→ **Aufgabe 1**:
Beantworten Sie die folgenden Fragen anhand des Interviews mit Heinz Strunk.
(a) Wie wurde Fritz Honka in den 70er Jahren von der Boulevardpresse bezeichnet?
(b) Über wen hat Heinz Strunk einmal eine Reportage gesehen?
(c) Wo war Strunk Gast, als die Idee entstand, die Honka-Story zu erzählen?
→ **Aufgabe 2**:
Setzen Sie das Interview mit Heinz Strunk über Fritz Honka im Anschluss an den letzten Satz fort.

→ **Textauszug**:
※
Bild: Heinz Strunk war bislang für autobiografisch geprägte, humorvolle Roman…
taz: Herr Strunk, Ihre Hauptfigur Fritz Honka wurde in den 70er Jahren von
der Boulevardpresse als „Monster“ bezeichnet. Woher kommt Ihr Interesse an
so einem Menschen?
Heinz Strunk: Ich habe einmal eine Reportage über Jürgen Bartsch gesehen,
dessen Geschichte ja psychologisch sogar eigentlich noch interessanter als
die von Honka ist, noch monströser.
Bartsch war ein pädosexueller Serienmörder.
Ja. Aber in einer Erzählung über Bartsch würde sich jedweder Humor
verbieten, außerdem ist der Fall für mich zu weit entfernt. Die
Grundproblematik zwischen Täter und Opfer blieb jedoch seit damals ein
Faszinosum für mich, und als ich Gast im „Goldenen Handschuh“ wurde,
entstand die Idee, die Honka-Story zu erzählen.
※
→ **Datenteil**:
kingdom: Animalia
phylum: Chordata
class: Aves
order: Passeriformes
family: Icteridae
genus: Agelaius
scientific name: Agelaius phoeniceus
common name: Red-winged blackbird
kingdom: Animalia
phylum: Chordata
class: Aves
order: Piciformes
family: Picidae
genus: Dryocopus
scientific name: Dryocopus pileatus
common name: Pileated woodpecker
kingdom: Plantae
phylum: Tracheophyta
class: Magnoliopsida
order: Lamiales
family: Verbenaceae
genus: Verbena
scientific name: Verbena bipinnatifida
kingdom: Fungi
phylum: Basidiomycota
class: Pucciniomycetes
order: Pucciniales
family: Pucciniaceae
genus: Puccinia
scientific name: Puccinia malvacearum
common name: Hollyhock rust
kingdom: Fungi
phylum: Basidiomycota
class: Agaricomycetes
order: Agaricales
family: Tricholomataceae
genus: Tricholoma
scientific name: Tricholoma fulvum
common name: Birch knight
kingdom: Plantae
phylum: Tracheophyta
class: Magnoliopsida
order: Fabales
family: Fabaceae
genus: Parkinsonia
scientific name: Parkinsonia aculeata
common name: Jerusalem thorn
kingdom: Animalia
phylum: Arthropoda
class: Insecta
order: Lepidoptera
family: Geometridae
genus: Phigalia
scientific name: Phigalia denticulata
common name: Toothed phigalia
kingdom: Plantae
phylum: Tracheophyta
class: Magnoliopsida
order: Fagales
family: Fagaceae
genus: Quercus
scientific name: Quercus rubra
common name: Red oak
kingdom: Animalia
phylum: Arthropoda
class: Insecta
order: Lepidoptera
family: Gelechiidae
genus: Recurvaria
※
→ **Lösung 1**:
(a) Als „Monster“.
(b) Über Jürgen Bartsch.
(c) Im „Goldenen Handschuh“.

→ **Lösung 2**:
Der „Goldene Handschuh“ ist eine Gaststätte auf St. Pauli, die immer noch
existiert. Dort fand Fritz Honka damals seine Opfer. Verstehen Sie Honka?
Na ja, hoffentlich merkt man in meinem Buch, dass ich versucht habe, mich
nicht nur in Honka, sondern vor allem auch in die Frauen einzufühlen, die
seine Opfer wurden. Vielleicht ist falsch, was ich geschrieben habe, aber
ich denke, dass es so hätte sein können. Es hat mich selbst gewundert, dass
dieses Einfühlen funktioniert – für mich ist es authentisch.
Wie versetzt man sich als heutiger Mann in Figuren wie Honkas Opfer hinein
– in mittellose Frauen, die in den frühen 70ern um die 50 Jahre alt waren?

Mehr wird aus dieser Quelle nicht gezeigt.